Лакей поклонился, не подобострастно, а как-то даже изящно, и сообщил, что княгиня Ирина Ильинична сегодня в духе, всех принимает и со всеми любезна, и коли видеть тетушку надобность у Никиты не отпала, то лучшего дня, чем сегодняшний, придумать трудно. И Никита опять пошел к тетке.
Дом Ирины Ильиничны, словно отображая настроение своей хозяйки, был на этот раз тих и благопристоен, ни криков, ни ругани. Черного пса куда-то убрали, в цветнике возился садовник с кривыми ножницами.

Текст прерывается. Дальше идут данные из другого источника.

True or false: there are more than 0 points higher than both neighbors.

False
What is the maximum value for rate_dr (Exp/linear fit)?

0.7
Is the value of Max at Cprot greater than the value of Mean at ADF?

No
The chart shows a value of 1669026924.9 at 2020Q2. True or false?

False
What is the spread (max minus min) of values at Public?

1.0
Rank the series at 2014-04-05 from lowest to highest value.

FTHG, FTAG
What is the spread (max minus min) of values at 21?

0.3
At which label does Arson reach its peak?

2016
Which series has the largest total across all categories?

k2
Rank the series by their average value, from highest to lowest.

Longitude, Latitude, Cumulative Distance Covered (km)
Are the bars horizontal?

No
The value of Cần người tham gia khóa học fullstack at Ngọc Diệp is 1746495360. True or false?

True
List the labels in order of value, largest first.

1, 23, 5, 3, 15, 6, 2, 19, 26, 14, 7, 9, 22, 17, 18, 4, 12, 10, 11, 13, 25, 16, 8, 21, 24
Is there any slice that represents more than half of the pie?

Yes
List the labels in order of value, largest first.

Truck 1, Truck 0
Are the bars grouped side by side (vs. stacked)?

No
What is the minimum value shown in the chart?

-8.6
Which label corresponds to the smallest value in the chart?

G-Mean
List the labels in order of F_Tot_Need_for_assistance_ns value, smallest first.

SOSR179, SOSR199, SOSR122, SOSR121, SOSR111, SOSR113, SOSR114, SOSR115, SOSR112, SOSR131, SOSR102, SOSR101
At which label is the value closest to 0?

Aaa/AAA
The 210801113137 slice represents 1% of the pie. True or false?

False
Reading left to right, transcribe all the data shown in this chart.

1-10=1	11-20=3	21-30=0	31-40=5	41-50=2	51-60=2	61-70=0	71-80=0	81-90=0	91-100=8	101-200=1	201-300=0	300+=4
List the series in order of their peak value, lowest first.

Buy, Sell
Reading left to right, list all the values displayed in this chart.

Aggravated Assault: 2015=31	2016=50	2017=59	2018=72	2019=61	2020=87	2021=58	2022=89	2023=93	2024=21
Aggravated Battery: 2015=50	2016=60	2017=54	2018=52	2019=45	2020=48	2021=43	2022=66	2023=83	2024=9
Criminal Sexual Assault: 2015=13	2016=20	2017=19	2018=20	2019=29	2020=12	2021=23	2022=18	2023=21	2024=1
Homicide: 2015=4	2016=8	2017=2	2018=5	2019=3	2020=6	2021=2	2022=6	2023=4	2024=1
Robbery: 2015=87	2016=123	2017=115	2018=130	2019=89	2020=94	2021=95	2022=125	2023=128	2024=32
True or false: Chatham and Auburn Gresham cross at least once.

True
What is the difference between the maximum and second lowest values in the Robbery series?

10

Уже знакомый лакей сразу провел Никиту в гостиную и напоследок шепнул:
– Спасибо за лекарство, барин.
Гостиная, большая продолговатая комната на пять окон, носила отпечаток если не скудности средств тетушки, то какой-то неряшливости. Шпалерные обои на стенках выцвели и вытканные на них зеленые травы пожухли, словно побитые дождями и заморозками. Вдоль стены стояла шеренга стульев. Высокие черные спинки их, скошенные внутри ножки напоминали сидящих в ряд кривоногих и недоброжелательных старух.
Тетка впорхнула в гостиную, пробежала вдоль стульев и села у лакированного столика, картинно изогнув шею.